Bir diplomatın görüşleri

Şahin Mengü

Şahin Mengü

Eski Yazar

A+ A-

Hayatının 40 yılını hariciyeye vermiş bir dostum, Türk dış politikasındaki yanlışları, hataları anlatan bir mektup yollamış. Sütunumun el verdiği ölçüde özetleyerek siz değerli okuyucularımla paylaşmak istedim...

“Cumhuriyet’in en temel dış politika ilkelerinden birisi komşuların içişlerine karışılmaması ve Arap ülkeleri arasındaki ihtilaflarda taraf olunmaması idi.

Cumhuriyet’in dış politika uygulayıcıları, güney sınırlarımızdaki ülkelerin toprak bütünlüğünün korunmasına özel titizlik gösterdi. Zira, o ülkelerin toprak bütünlüklerinin bozulmasının nihayetinde Türkiye’nin toprak bütünlüğünü tehlikeye düşüreceği açıktı.

Bu ilke ve duyarlılıkları ilk olarak “bir koyup üç almak” hayaliyle, 1991’de ABD’nin peşinden giden Turgut Özal bozdu. Sonucunda, Türkiye’ye tehdit oluşturacak şekilde Irak fiilen bölündü.

ABD benzer oyunu 2011’den itibaren Suriye’de sahneye koydu. AKP iktidarı, “Osmanlıcılık” hayaliyle ABD’nin peşine takıldı.

CHP’ye düşen, Irak örneği de ortada iken, sağlamlığı denenmiş Cumhuriyet ilkelerine sıkı sıkıya sahip çıkmak, Suriye’ye yabancı müdahalelere ısrarla karşı durmaktı.

Ne yazık ki, CHP, Kılıçdaroğlu yönetiminde 1920’lerde, 1930’larda kendi koyduğu ilkelere ihanet etti. ABD’nin bölgesel hedefleri ile uyumlu tutum izledi.

Şimdi CHP sözcüleri Suriye politikasının sürüklendiği vahim nokta karşısında yeri geldikçe “biz uyarmıştık” diyorlar.

Gerçek şu ki, “dostlar alışverişte görsün” misali etkisiz ve çelişkili laf ebeliği dışında bir faaliyetleri olmadı. Yaşamsal sorunlara yol açacağı başından belli olan bu politikaları ülke gündeminin en üst sıralarına taşımadılar. Halkta bir farkındalık yaratmadılar.

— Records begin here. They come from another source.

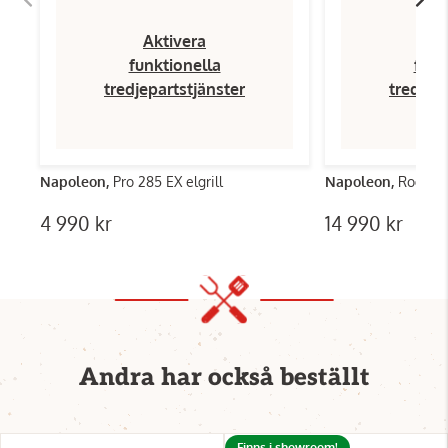
Aktivera
Ak
funktionella
funk
tredjepartstjänster
tredjep
Napoleon,
Pro 285 EX elgrill
Napoleon,
Rogue 4
4 990 kr
14 990 kr
Andra har också beställt
Finns i showroom!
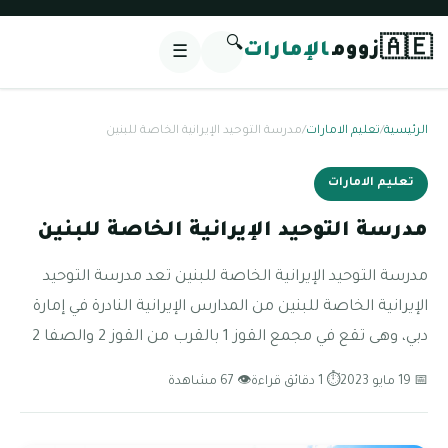
🔍
🇦🇪
زووم
الإمارات
☰
الرئيسية
/
تعليم الامارات
/
مدرسة التوحيد الإيرانية الخاصة للبنين
تعليم الامارات
مدرسة التوحيد الإيرانية الخاصة للبنين
مدرسة التوحيد الإيرانية الخاصة للبنين تعد مدرسة التوحيد
الإيرانية الخاصة للبنين من المدارس الإيرانية النادرة في إمارة
دبي، وهى تقع في مجمع القوز 1 بالقرب من القوز 2 والصفا 2
📅 19 مايو 2023
⏱ 1 دقائق قراءة
👁 67 مشاهدة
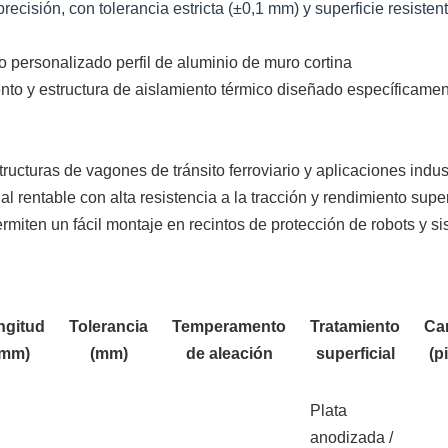
recisión, con tolerancia estricta (±0,1 mm) y superficie resistent
o personalizado perfil de aluminio de muro cortina
ento y estructura de aislamiento térmico diseñado específicame
ructuras de vagones de tránsito ferroviario y aplicaciones indust
l rentable con alta resistencia a la tracción y rendimiento supe
miten un fácil montaje en recintos de protección de robots y s
ngitud
Tolerancia
Temperamento
Tratamiento
Ca
(mm)
(mm)
de aleación
superficial
(p
Plata
anodizada /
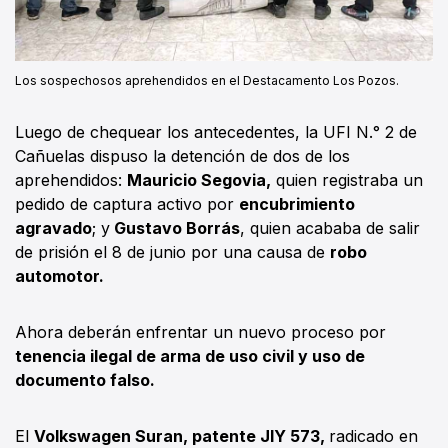
Los sospechosos aprehendidos en el Destacamento Los Pozos.
Luego de chequear los antecedentes, la UFI N.° 2 de
Cañuelas dispuso la detención de dos de los
aprehendidos:
Mauricio Segovia,
quien registraba un
pedido de captura activo por
encubrimiento
agravado
; y
Gustavo Borrás
, quien acababa de salir
de prisión el 8 de junio por una causa de
robo
automotor.
Ahora deberán enfrentar un nuevo proceso por
tenencia ilegal de arma de uso civil y uso de
documento falso.
El
Volkswagen Suran, patente JIY 573,
radicado en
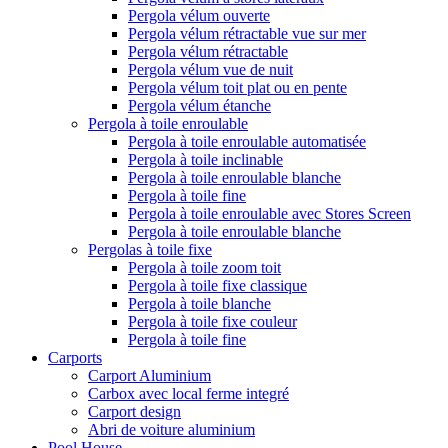
Pergola vélum ouverte
Pergola vélum rétractable vue sur mer
Pergola vélum rétractable
Pergola vélum vue de nuit
Pergola vélum toit plat ou en pente
Pergola vélum étanche
Pergola à toile enroulable
Pergola à toile enroulable automatisée
Pergola à toile inclinable
Pergola à toile enroulable blanche
Pergola à toile fine
Pergola à toile enroulable avec Stores Screen
Pergola à toile enroulable blanche
Pergolas à toile fixe
Pergola à toile zoom toit
Pergola à toile fixe classique
Pergola à toile blanche
Pergola à toile fixe couleur
Pergola à toile fine
Carports
Carport Aluminium
Carbox avec local ferme integré
Carport design
Abri de voiture aluminium
Pool House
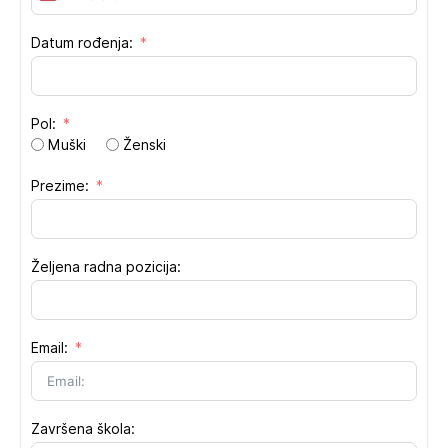
States
+1
Datum rođenja:
Pol:
Muški
Ženski
Prezime:
Željena radna pozicija:
Email:
Završena škola:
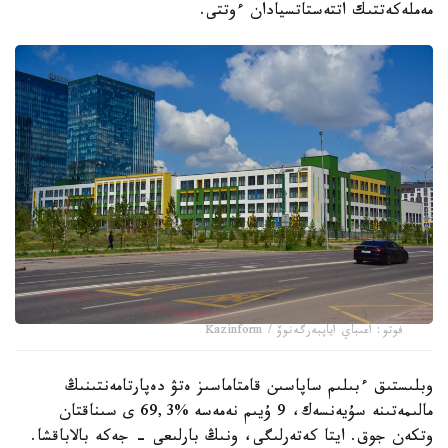
مەملەكەتتىك اتتەستاتسيادان ءوتتى.
فوتو: اعىباي اياپبەرگەنوۆ / Kazinform
وبلىستىق ءبىلىم ساپاسىن قامتاماسىز ەتۋ دەپارتامەنتىنىڭ
مالىمەتىنە سۇيەنسەك، 9 ۇيىم نەمەسە %69,3 ى سىناقتان
وتكەن جوق. ايتا كەتەرلىگى، ونىڭ بارلىعى - جەكە بالاباقشا.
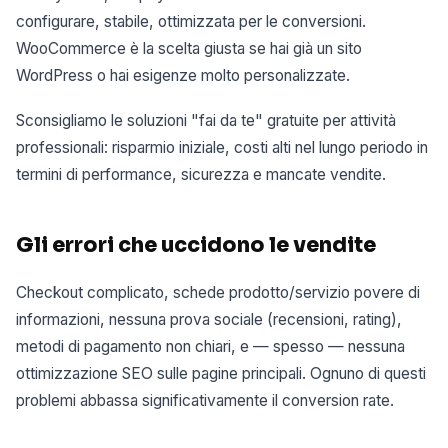
configurare, stabile, ottimizzata per le conversioni.
WooCommerce è la scelta giusta se hai già un sito
WordPress o hai esigenze molto personalizzate.
Sconsigliamo le soluzioni "fai da te" gratuite per attività
professionali: risparmio iniziale, costi alti nel lungo periodo in
termini di performance, sicurezza e mancate vendite.
Gli errori che uccidono le vendite
Checkout complicato, schede prodotto/servizio povere di
informazioni, nessuna prova sociale (recensioni, rating),
metodi di pagamento non chiari, e — spesso — nessuna
ottimizzazione SEO sulle pagine principali. Ognuno di questi
problemi abbassa significativamente il conversion rate.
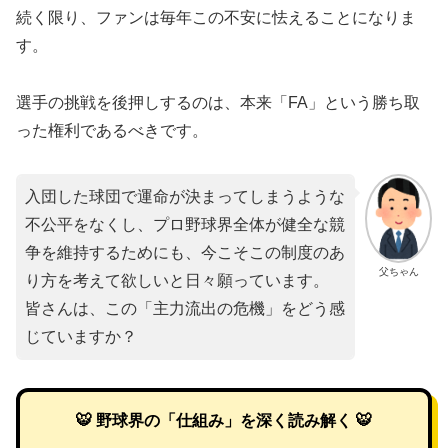
続く限り、ファンは毎年この不安に怯えることになりま
す。
選手の挑戦を後押しするのは、本来「FA」という勝ち取
った権利であるべきです。
入団した球団で運命が決まってしまうような
不公平をなくし、プロ野球界全体が健全な競
争を維持するためにも、今こそこの制度のあ
父ちゃん
り方を考えて欲しいと日々願っています。
皆さんは、この「主力流出の危機」をどう感
じていますか？
🐯 野球界の「仕組み」を深く読み解く 🐯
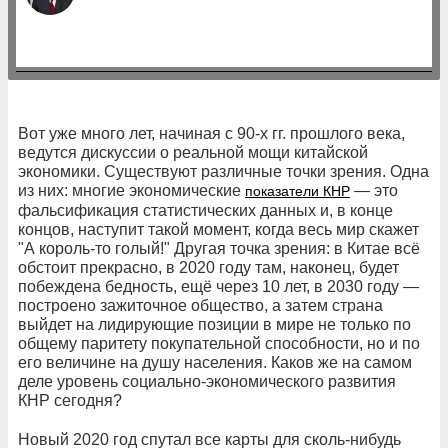
Вот уже много лет, начиная с 90-х гг. прошлого века,
ведутся дискуссии о реальной мощи китайской
экономики. Существуют различные точки зрения. Одна
из них: многие экономические
— это
показатели КНР
фальсификация статистических данных и, в конце
концов, наступит такой момент, когда весь мир скажет
"А король-то голый!" Другая точка зрения: в Китае всё
обстоит прекрасно, в 2020 году там, наконец, будет
побеждена бедность, ещё через 10 лет, в 2030 году —
построено зажиточное общество, а затем страна
выйдет на лидирующие позиции в мире не только по
общему паритету покупательной способности, но и по
его величине на душу населения. Каков же на самом
деле уровень социально-экономического развития
КНР сегодня?
Новый 2020 год спутал все карты для сколь-нибудь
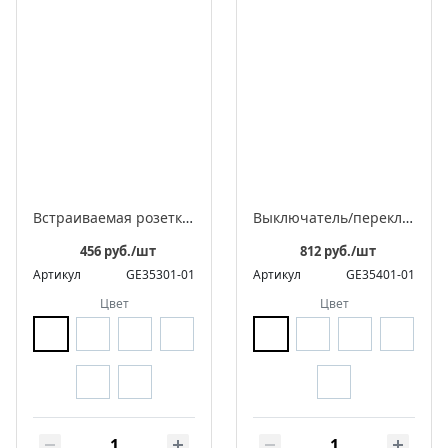
Встраиваемая розетка с заземляющим контактом ЛАХТА «Оптима»
Выключатель/переключатель поворотный на 4 положения встраиваемый двухклавишный, серия ЛАХТА «Оптима»
456 руб./шт
812 руб./шт
Артикул
GE35301-01
Артикул
GE35401-01
Цвет
Цвет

Başbakan Erdoğan’ın “NATO’nun Libya’da ne işi var” demesinden bir gün sonra, Kılıçdaroğlu, 1 Mart 2011’de yaptığı açıklamada şunları söyledi:

“NATO’nun Libya’da ne işi var” diye bir cümleyi ben kurmam... Hiçbir ülkeye dışarıdan müdahaleyi ilke olarak doğru bulmayız... Ama uluslararası camianın duyarlılıklarıyla, olayların çıktığı ülkedeki halkın talepleri örtüşürse yeni gelişmeleri beklemek doğaldır. İnsanların öldürülmesine 21. yüzyılda insanlar seyirci kalmazlar, baskıcı rejimler olmamalıdır.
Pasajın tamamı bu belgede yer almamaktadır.